‘Back when I was a student in Tasmania, I went out for a while with a Croatian boy. He took me to a dance one night and there were some Yugoslavian boys there too. I think all the girls were Aussies. I started flirting with the Yugoslav boy because he was making eyes at me and then the Croatian boy pulled out a knife and said to both of us, “You do that again, and I’ll stab him.”

‘That really scared me. I was a very naïve, 18 year old but that stayed in my memory all those years. I decided I wanted to find out why were there Croatians coming to Australia and why did they hate Yugoslavs so I had to do the research on that and find out.

‘I moved to Newtown 20 years ago when I left Tasmania. I was married to an ex-Newtown boy. He’d told me so much about the place; I knew I wanted to live here. When I got here, I fell in love with it and felt really welcomed.

‘I spent my life as a journalist and for the past eight years have been working on a book of verses called Newtown Voices about four characters that live in Newtown in 1978. Two of the characters are locals – a deputy editor of the weekly paper and a lesbian living in a squat – and two of them are newcomers including a Croatian migrant with a tragic past who I based my experience as a teen on.

‘From the book, I’d like people to take just a little bit of history about how Newtown was in the 70s but also get a sense of how much it’s the same – apart from the horrible crimes and violence back then. Essentially, the people are the same. A lot of the buildings and streets are the same. It’s almost like it’s a timeless place. There’s something about Newtown that doesn’t change when the buildings refurbish and the place gets gentrified – the people who stay in Newtown make it. There’s this ongoing spirit that doesn’t vanish.’

 

‘I always worked with fabric even as a kid. I started working in the rag trade as an apprentice cutter in Flinders Lane in 1962 and then was heading in to bridal and thought; if I’m going to do bridal then I need to know something about hats. The very first piece of felt I picked up and blocked, I went, “Ahhh, that’s what you’re meant to do.” You’re working in three dimensions rather than working in flat pattern work.

‘I still do a huge amount of sewing but now I teach hard and soft sculptured costume. It’s kind of a combination of millinery and costume. I’ve been lucky. I’ve had lots of big jobs and lots of fabulous work to create. The last job I did was Aladdin – it was lovely… but Star Wars, Phantom and Moulin Rouge were also great.

‘I’ve been a milliner for 55 years and I just turned 71. That was why I had the blue beard done because it was my birthday – my birthday beard.’

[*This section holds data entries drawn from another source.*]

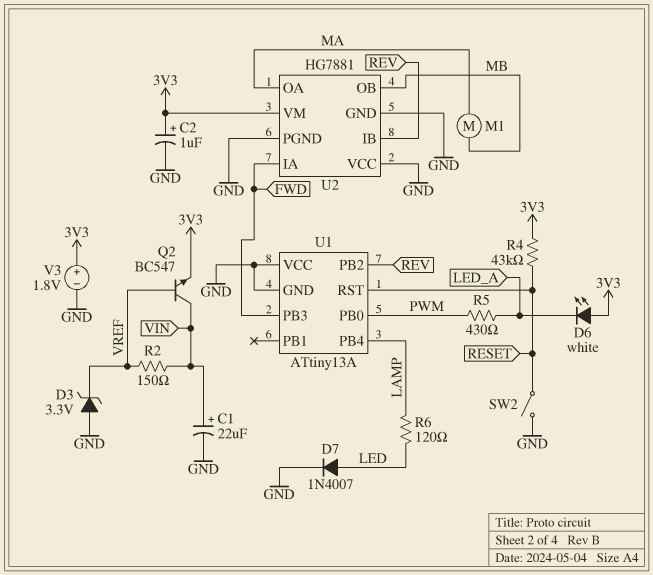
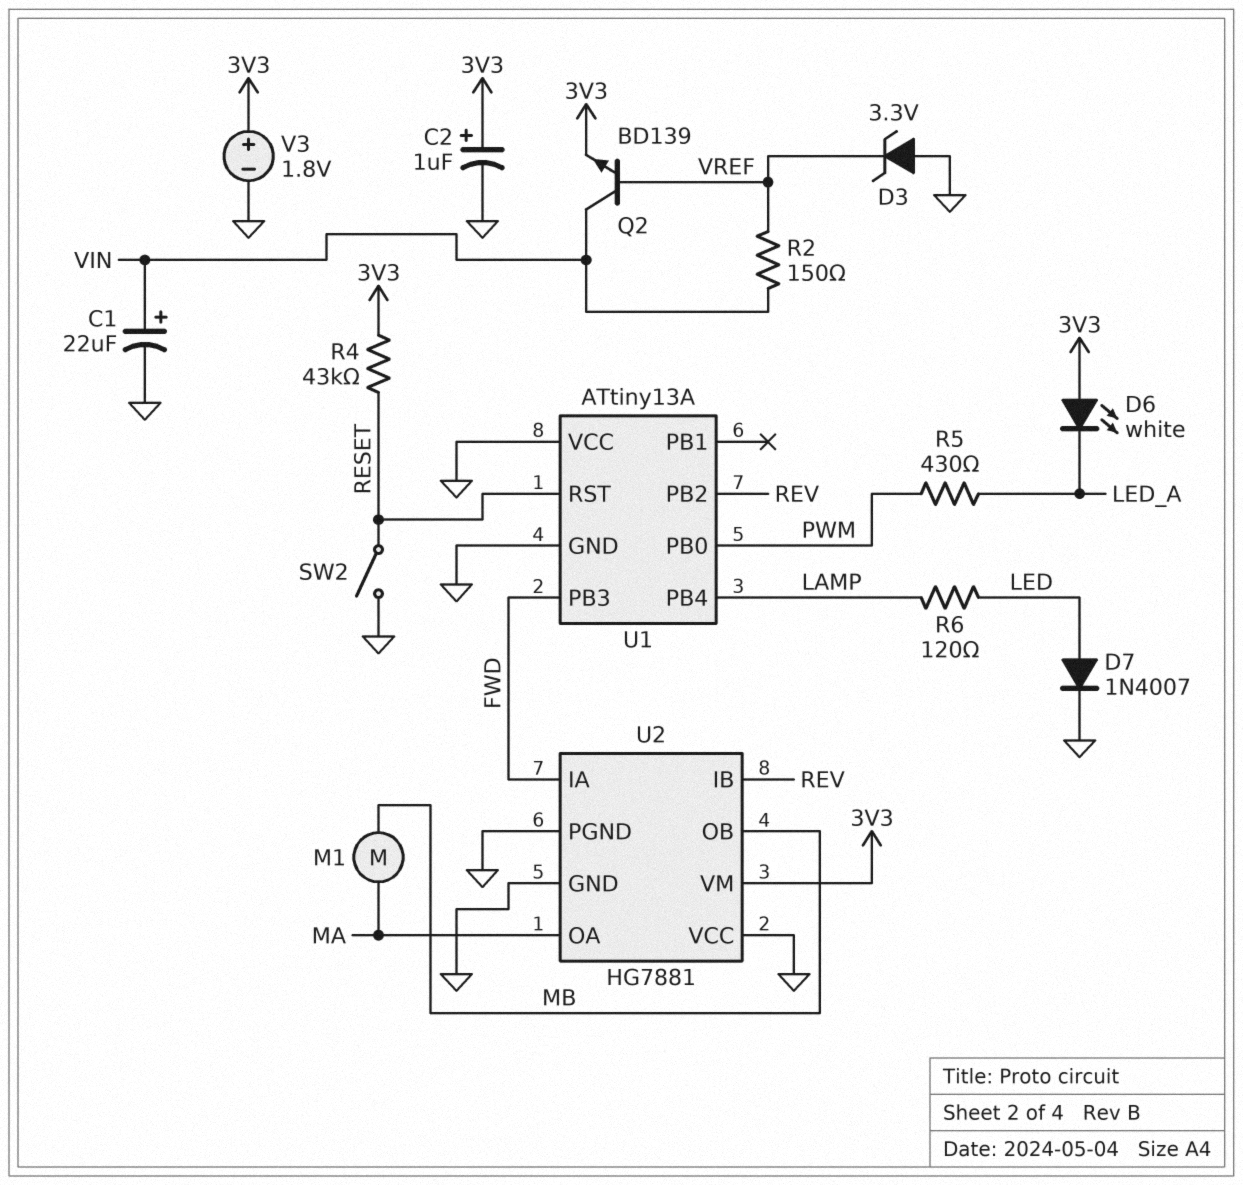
Q2: NPN BC547 (B VREF, C VIN, E 3V3) -> NPN BD139 (B VREF, C VIN, E 3V3)

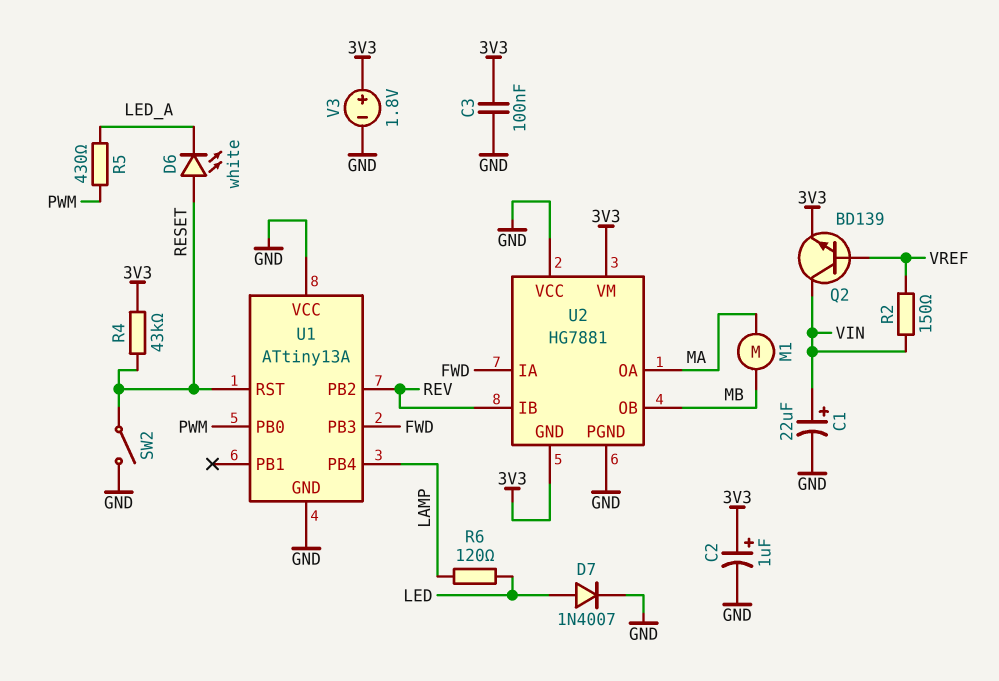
C3: none -> 100nF (3V3, GND)
D3: zener 3.3V (A GND, K VREF) -> none
D6: LED white (A 3V3, K LED_A) -> LED white (A RESET, K LED_A)
U2 pin GND: GND -> 3V3

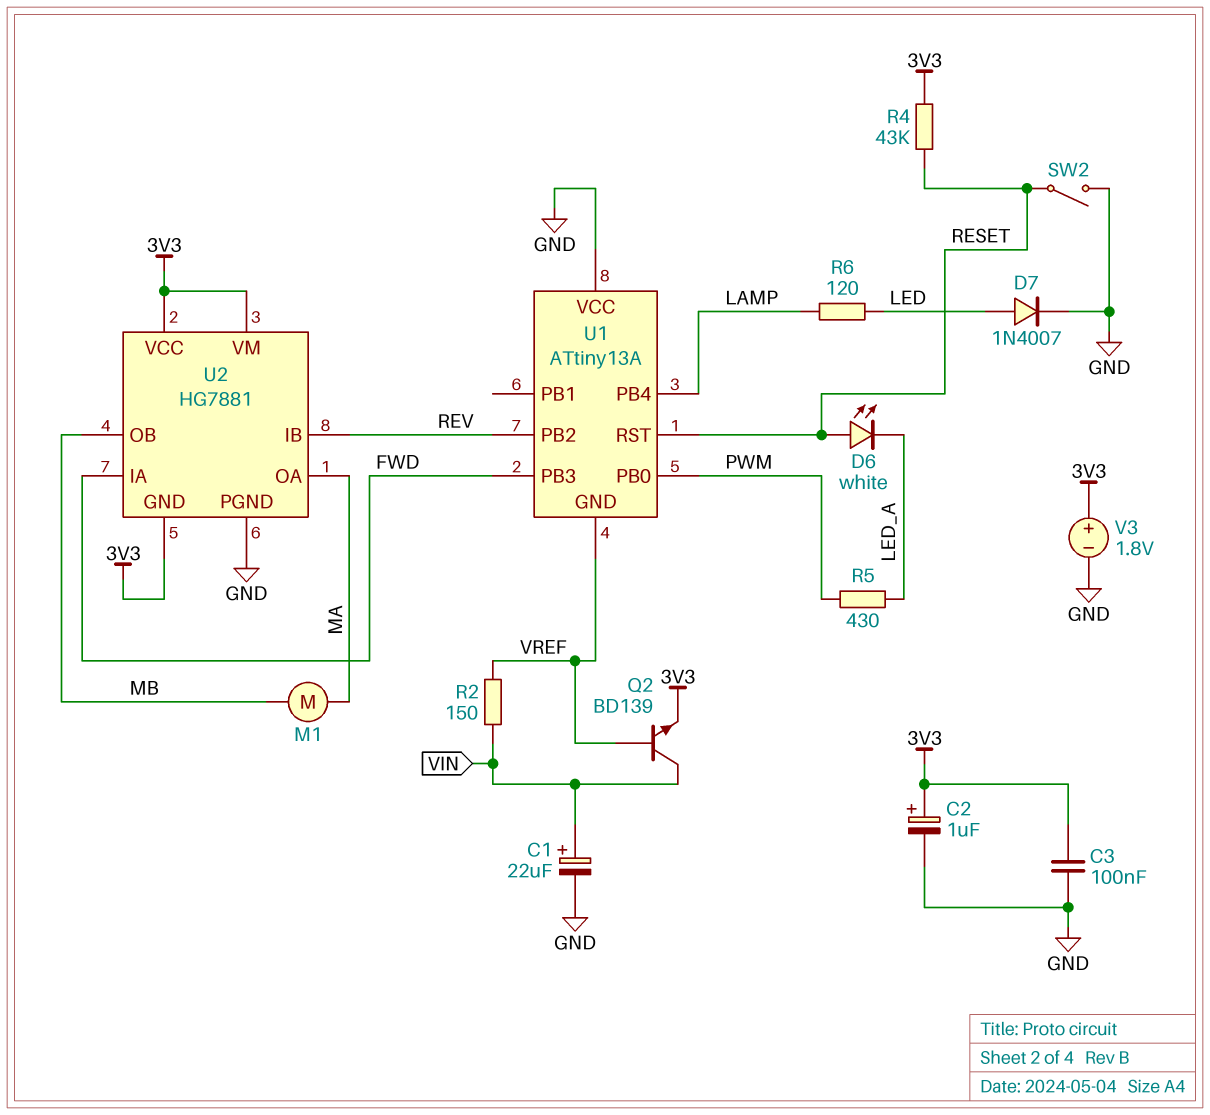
U1 pin GND: GND -> VREF
U2 pin VCC: GND -> 3V3

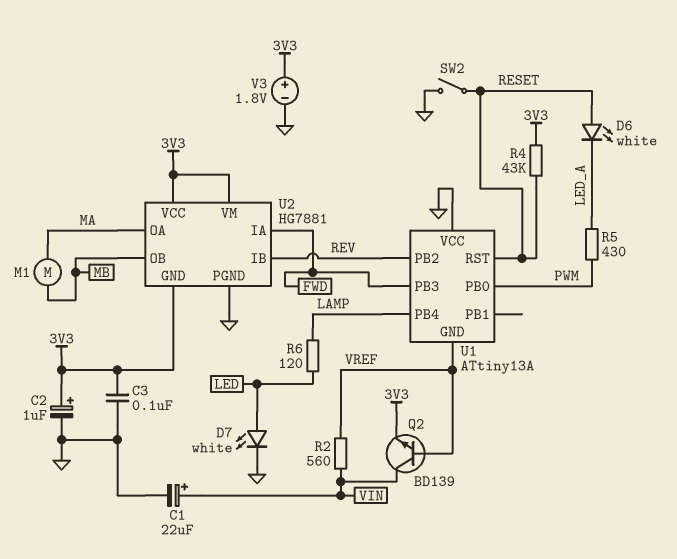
D7: diode 1N4007 (A LED, K GND) -> LED white (A LED, K GND)
R2: 150 (VIN, VREF) -> 560 (VIN, VREF)

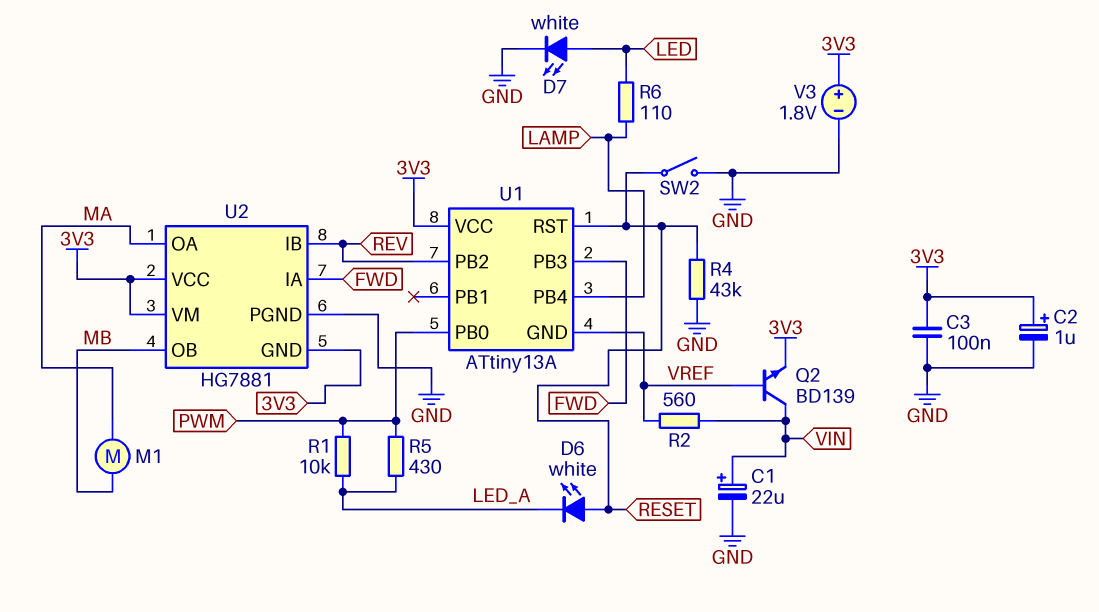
R1: none -> 10k (LED_A, PWM)
R4: 43k (3V3, RESET) -> 43k (GND, RESET)
R6: 120 (LAMP, LED) -> 110 (LAMP, LED)
U1 pin VCC: GND -> 3V3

‘Sometimes us Sistergirls don’t like to identify as transgender. We come underneath the umbrella of transgender however we like to be called Sistergirls because it is a cultural identity. A lot of Sistergirls face discrimination and rejection from their own family and often feel isolated and are left homeless. We face stigma and discrimination in the community as well as cultural barriers to transition openly.

‘A lot of us travel to larger cities to seek refuge and solace and sometimes that isn’t even there in the larger cities. There was a lot of trauma growing up and now I’m still living with depression and anxiety. It’s funny, but I feel safer here than being back at home.’

‘It was a bad time for me but things have come together since I moved here and it’s been going very well. It means a lot to me to have this place because I’ve stayed in a lot of places and it hasn’t gone too well. It’s really good now. I’ve had a lot of help from Newtown Neighbourhood Centre and I feel like I’ve got a good chance of doing something. It’s stable here and I just want to keep on doing what I’m doing. I hope to just keep on trying to make things better.’

‘I’m a Sista Girl from the Tiwi Islands. A Sista Girl is like a woman that is trapped in a man’s body. I feel more like a woman and am more attracted to a man than a woman.

‘There are a lot of Sista Girls in the Tiwis. We all support each other and help each other a lot. We look after each other when we have issues and problems. When a Sista Girl is depressed or feeling down, we go there and have a talk to her and make her feel like she is loved.

‘Sometimes we find that some people don’t accept us. Somehow we’ve managed to live with it but we know that we have other for support as well and that people that love us.

‘I chose to come to the Mardi Gras in Sydney because I want to find freedom and acceptance. I also want to get the message out to other Sista Girls not to feel afraid or alone. I want them to know that there are other Sista Girls out there that are like them as well.’